THE PROBLEM: Make your reply a word-for-word repeat of the records.
● ● ● ●
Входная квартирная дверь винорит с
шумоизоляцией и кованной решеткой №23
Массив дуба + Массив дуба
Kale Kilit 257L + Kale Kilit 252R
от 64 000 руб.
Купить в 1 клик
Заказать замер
● ● ● ●
YOUR RESPONSE:
Входная квартирная дверь винорит с
шумоизоляцией и кованной решеткой №23
Массив дуба + Массив дуба
Kale Kilit 257L + Kale Kilit 252R
от 64 000 руб.
Купить в 1 клик
Заказать замер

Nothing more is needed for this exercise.